With the A’s ahead 4-2 in the ninth, Hamilton took an 0-for-3 to the plate to face Balfour as the potential game-tying run. The rage-inspiring closer with 38 saves this season left an 0-1 fastball over the plate that Hamilton sent over the wall in right.

Balfour left the A’s clubhouse before it was open to the media so he didn’t provide an opportunity to hold himself accountable for the blown save. His manager did his talking for him instead.

“If you look at it overall, three blown saves is going to work anywhere,” Melvin said. “And I think he did have good stuff today, he just got one fastball probably not in the right spot to a pretty good fastball hitter.”

Hamilton hasn’t showcased the same bat speed he used to have in quite some time, which was never more evident than when he struck out for the seventh time in 11 at-bats against A’s reliever Jerry Blevins on Tuesday night.

On Wednesday afternoon, Hamilton got another shot against Blevins with the go-ahead run 90 feet away in the eleventh inning and delivered. He chased two curveballs to go down 0-2, but Blevins threw one more hook that Hamilton got enough wood on for a sacrifice fly to score Angels leadoff man J.B. Shuck.

“He just didn’t make his pitch at 0-2,” Melvin said. “Location-wise, he didn’t get it where he wanted to.”

“We played a good, hard game,” Griffin said. “They got the big hit when they needed to.
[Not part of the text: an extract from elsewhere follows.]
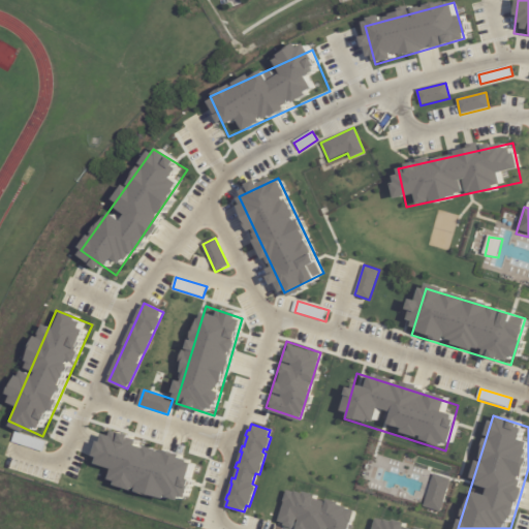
[(109,431),(198,458),(185,501),(95,474),(109,431)]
That’s just how it goes in baseball.”


Hamilton’s RBI came moments after Jesse Chavez got Trout to hit a shallow fly ball that kept Shuck at third. Shuck had led off the inning with a double and advanced to third on Erick Aybar’s sacrifice bunt that led to no outs when Josh Donaldson bobbled the ball.
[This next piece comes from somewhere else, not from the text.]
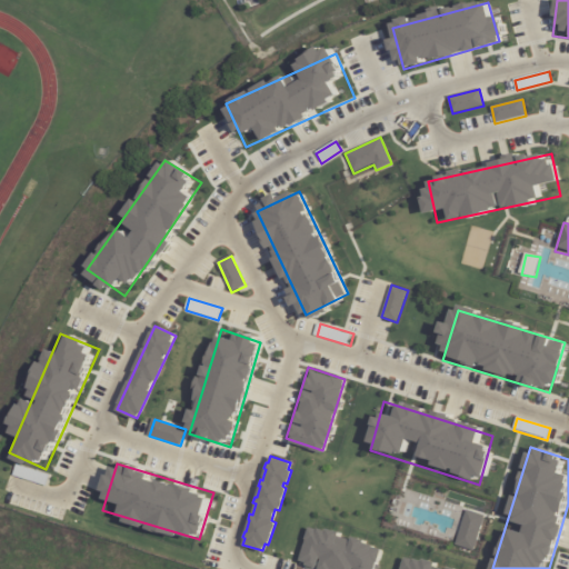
[(47,487),(50,476),(17,466),(13,476),(47,487)]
It’s never easy to play the ‘What if?’ game, but Hamilton’s sacrifice fly would have been a routine fly ball for the third out if Donaldson didn’t commit his 15th error of the season.

“He just couldn’t get it out of his glove,” Melvin said. “He called [Chavez] off, he was in good position, he did everything right, just bobbled the ball. He’s a great defender and usually clutch as the game goes along as well.”
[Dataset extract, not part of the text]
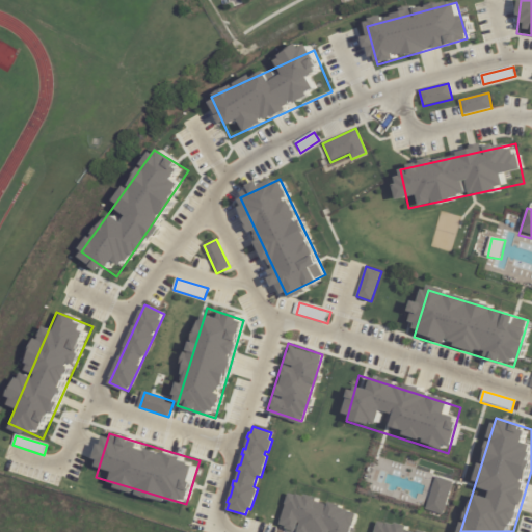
[(436,478),(453,483),(444,515),(426,510),(436,478)]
Donaldson, who got pied after lining a bases-loaded single to win Tuesday’s game, was hard on himself as he faced the music at his locker.

“I just came in on it a little too aggressively and my feet weren’t really underneath me,” Donaldson said. “It’s one of those plays that I have to make and I expect to make it every time, it was just one of those fluke kind of plays. I just wasn’t able to do it today.”

But Donaldson’s hero-to-goat experience over the last 24 hours only makes it easier for him to put what happened Wednesday in his rear-view mirror.

“I think we just have a resilient group of guys here,” Donaldson said. “I feel like we play quality baseball just about every day. We really try not to let the past affect us too much and just move forward and continue to play the same way that we’ve been playing all year.”

Melvin was equally optimistic that one tough September loss won’t bring his surging team down.

“We’ve had some tough losses this year and we’ve had dramatic wins so you just put this one away, come back tomorrow, and expect to win again.”